During the jury's deliberations, County Court received a jury note requesting "[t]he definition of both counts of the charges so [it could] review exactly." Upon receiving the note, County Court read its contents verbatim to counsel on the record, outside the presence of the jury, thereby satisfying its "core responsibility" under CPL 310.30 to provide counsel with meaningful notice of the specific content of the jury's request ( People v. Kisoon , 8 N.Y.3d 129, 134, 831 N.Y.S.2d 738, 863 N.E.2d 990 [2007] ; see People v. Silva , 24 N.Y.3d 294, 298–299, 998 N.Y.S.2d 154, 22 N.E.3d 1022 [2014] ; People v. O'Rama , 78 N.Y.2d 270, 277, 574 N.Y.S.2d 159, 579 N.E.2d 189 [1991] ). The court then proposed to counsel that it reread the definitions of the charged counts to the jury, to which defense counsel affirmatively stated that he had "[n]o objection." County Court thereafter read the note to the jury and stated that, after the lunch break, it would "read ... the definitions of the crimes that [were] submitted to [it]" for deliberation. Again, defendant did not object. Following the recess, County Court read the charges for attempted murder in the second degree and assault in the first degree, each of which included the element that "defendant was not justified in his actions." County Court did not reread the justification charge, which defendant now asserts was in error. However, in the absence of a timely objection, defendant's argument is unpreserved (see People v. Kadarko , 14 N.Y.3d 426, 429–430, 902 N.Y.S.2d 828, 928 N.E.2d 1025 [2010] ; People v. LaDuke , 140 A.D.3d 1467, 1469, 34 N.Y.S.3d 688 [2016] ; People v. Keener , 138 A.D.3d 1162, 1165, 30 N.Y.S.3d 345 [2016], lv denied 27 N.Y.3d 1134, 39 N.Y.S.3d 116, 61 N.E.3d 515 [2016] ).
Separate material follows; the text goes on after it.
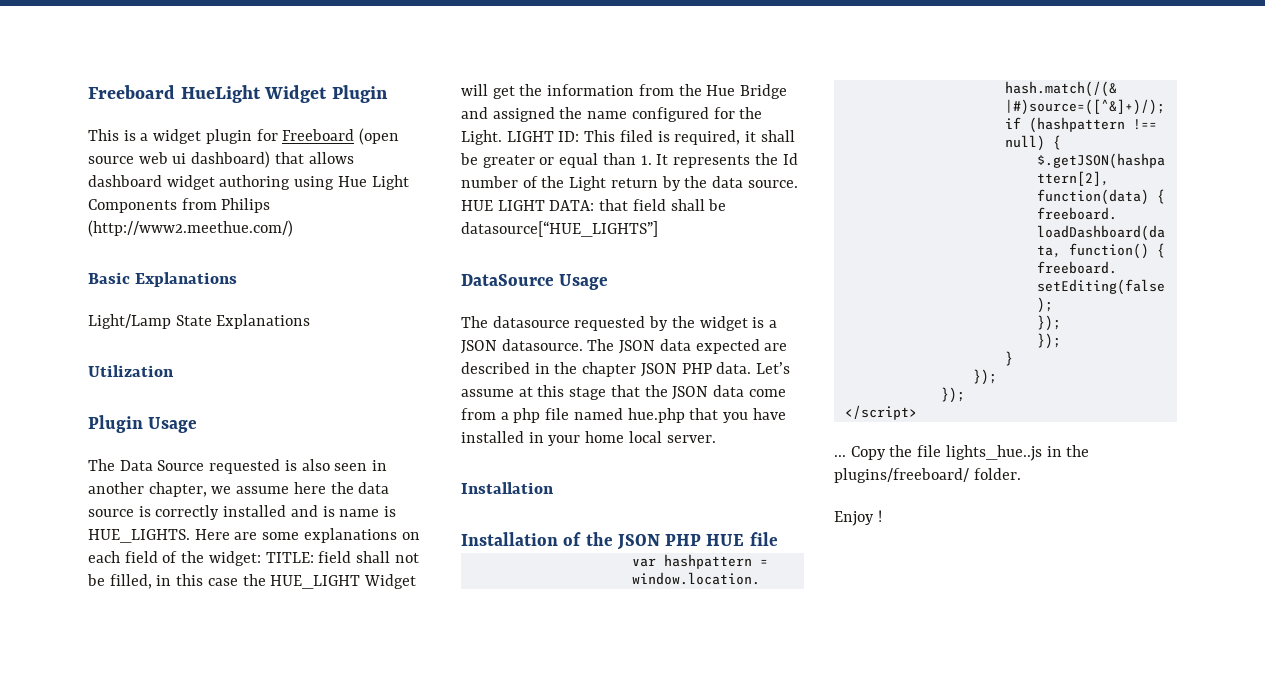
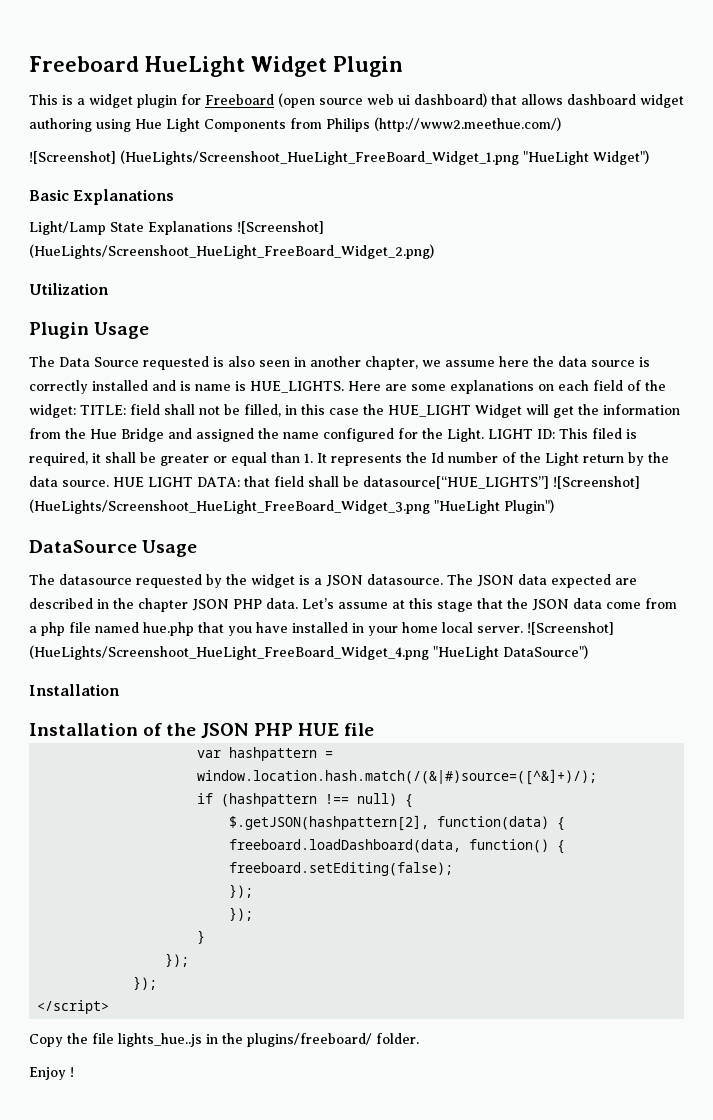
(293, 228) none -> [29,150,649,165] // ![Screenshot] (HueLights/Screenshoot_HueLight_FreeBoard_Widget_1.png "HueLight Widget")
(311, 321) none -> [237,221,324,234] [29,244,434,259] ![Screenshot] (HueLights/Screenshoot_HueLight_FreeBoard_Widget_2.png)
(658, 229) none -> [553,476,640,489] [29,499,554,514] ![Screenshot] (HueLights/Screenshoot_HueLight_FreeBoard_Widget_3.png "HueLight Plugin")
(716, 439) none -> [527,622,614,635] [29,645,588,660] ![Screenshot] (HueLights/Screenshoot_HueLight_FreeBoard_Widget_4.png "HueLight DataSource")
[834,455,846,457] ... -> (110, 1007) none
Nevertheless, we will address defendant's challenge to the extent that he alleges that defense counsel provided him with ineffective assistance by failing to request that the justification charge be included in County Court's response to the jury note. A reading of the justification charge was not necessarily required by the jury note and, given that the instructions for both charged counts included the element that defendant not be "justified in his actions," County Court's response to the jury note was meaningful (see People v. Santi , 3 N.Y.3d 234, 248–249, 785 N.Y.S.2d 405, 818 N.E.2d 1146 [2004] ; People v. Almodovar , 62 N.Y.2d 126, 131–132, 476 N.Y.S.2d 95, 464 N.E.2d 463 [1984] ; People v. Bekka , 159 A.D.3d 578, 578, 72 N.Y.S.3d 87 [2018], lv denied 31 N.Y.3d 1078, 79 N.Y.S.3d 100, 103 N.E.3d 1247 [2018] ; People v. Stokes , 141 A.D.3d 1032, 1034, 36 N.Y.S.3d 307 [2016], lv denied 28 N.Y.3d 1075, 47 N.Y.S.3d 234, 69 N.E.3d 1030 [2016] ; People v. Rogers , 94 A.D.3d 1246, 1249, 942 N.Y.S.2d 260 [2012], lv denied 19 N.Y.3d 977, 950 N.Y.S.2d 359, 973 N.E.2d 769 [2012] ). Further, our review of the record reveals that defense counsel engaged in appropriate pretrial motion practice, conducted thorough direct and cross-examinations, presented a coherent defense and, overall, provided defendant with meaningful representation (see People v. Hinojoso–Soto , 161 A.D.3d 1541, 1546–1547, 77 N.Y.S.3d 248 [2018], lv denied 32 N.Y.3d 938, 84 N.Y.S.3d 864, 109 N.E.3d 1164 [2018] ; People v. Rogers , 94 A.D.3d at 1249, 942 N.Y.S.2d 260 ). Accordingly, we affirm defendant's judgment of conviction.
Garry, P.J., Mulvey, Aarons and Rumsey, JJ., concur.
ORDERED that the judgment is affirmed.